Excerpted records:
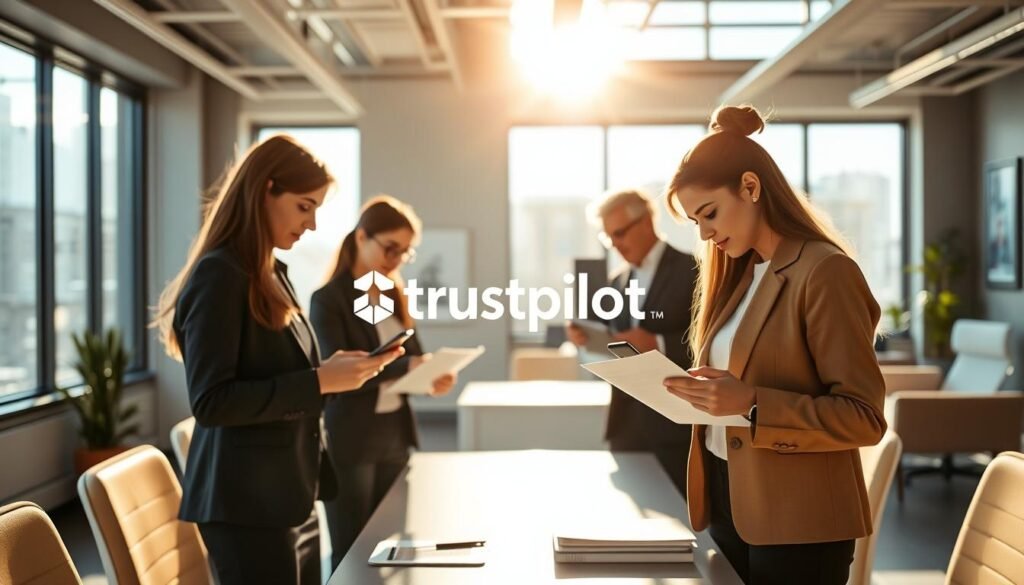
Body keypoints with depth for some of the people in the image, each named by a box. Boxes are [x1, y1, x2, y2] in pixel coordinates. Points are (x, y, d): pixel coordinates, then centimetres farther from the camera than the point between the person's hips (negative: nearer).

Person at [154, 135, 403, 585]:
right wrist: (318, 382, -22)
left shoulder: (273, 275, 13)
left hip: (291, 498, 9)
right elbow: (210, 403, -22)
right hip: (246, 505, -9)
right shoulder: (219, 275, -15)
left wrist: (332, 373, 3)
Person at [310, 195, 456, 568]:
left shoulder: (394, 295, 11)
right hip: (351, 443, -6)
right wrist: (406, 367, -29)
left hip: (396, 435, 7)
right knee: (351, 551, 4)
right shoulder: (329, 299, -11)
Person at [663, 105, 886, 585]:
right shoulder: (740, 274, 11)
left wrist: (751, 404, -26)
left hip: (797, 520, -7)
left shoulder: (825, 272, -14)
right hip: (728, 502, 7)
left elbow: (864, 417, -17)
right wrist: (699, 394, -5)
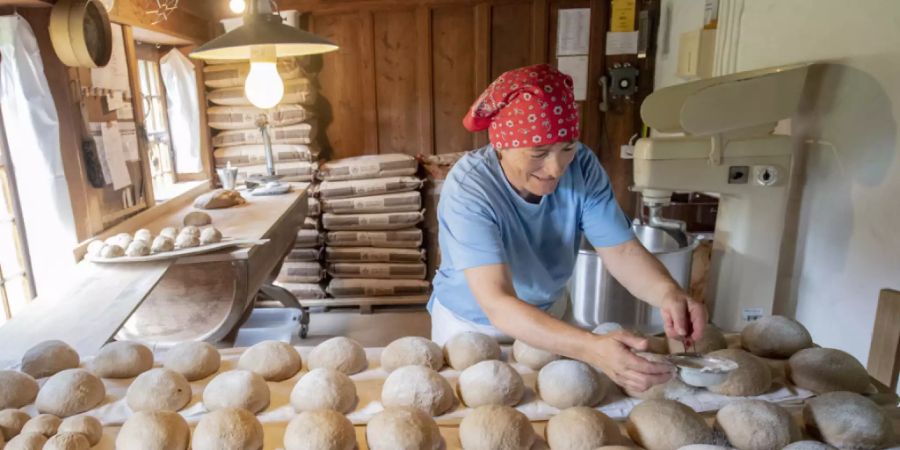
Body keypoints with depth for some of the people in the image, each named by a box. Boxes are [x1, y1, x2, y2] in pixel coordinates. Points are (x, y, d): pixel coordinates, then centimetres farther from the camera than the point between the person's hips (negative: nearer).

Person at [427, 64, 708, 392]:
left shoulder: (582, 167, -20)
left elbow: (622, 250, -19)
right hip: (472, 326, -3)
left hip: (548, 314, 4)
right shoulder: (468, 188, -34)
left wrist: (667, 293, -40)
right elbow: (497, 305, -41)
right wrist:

What you will do:
Write out all of the material above again, switching every "Person at" to "Subject at" and changing nothing else. Leave the pictures out.

Response to the task:
Body keypoints with depth for some of the people in the image, each named by a box. Boxes are [x1, y1, x2, y2] in pixel coordinates. Points are (x, y, d): pixel coordinates, then centimetres farther from the camera than the point between the person's hips (negative: nearer).

Subject at [154, 135, 403, 585]:
right wrist: (318, 382, -22)
left shoulder: (273, 275, 13)
left hip: (291, 498, 9)
right elbow: (210, 403, -22)
right hip: (246, 505, -9)
right shoulder: (219, 275, -15)
left wrist: (332, 373, 3)
Subject at [310, 195, 456, 568]:
left shoulder: (394, 295, 11)
right hip: (351, 443, -6)
right wrist: (406, 367, -29)
left hip: (396, 435, 7)
right knee: (351, 551, 4)
right shoulder: (329, 299, -11)
Subject at [663, 105, 886, 585]:
right shoulder: (740, 274, 11)
left wrist: (751, 404, -26)
left hip: (797, 520, -7)
left shoulder: (825, 272, -14)
right hip: (728, 502, 7)
left elbow: (864, 417, -17)
right wrist: (699, 394, -5)
Body keypoints with depth for some of the people in the image, each named by a box. Boxes are [x1, y1, x2, y2] in pixel coordinates. Points are (x, y, d): pixel coordinates, then centimetres farther from the camera than the point between the person's hips (negative: nearer).

Subject at [427, 64, 708, 392]:
left shoulder: (582, 167, -20)
left elbow: (622, 250, -19)
right hip: (472, 326, -3)
left hip: (548, 314, 4)
right shoulder: (468, 188, -34)
left wrist: (667, 293, -40)
right elbow: (497, 305, -41)
right wrist:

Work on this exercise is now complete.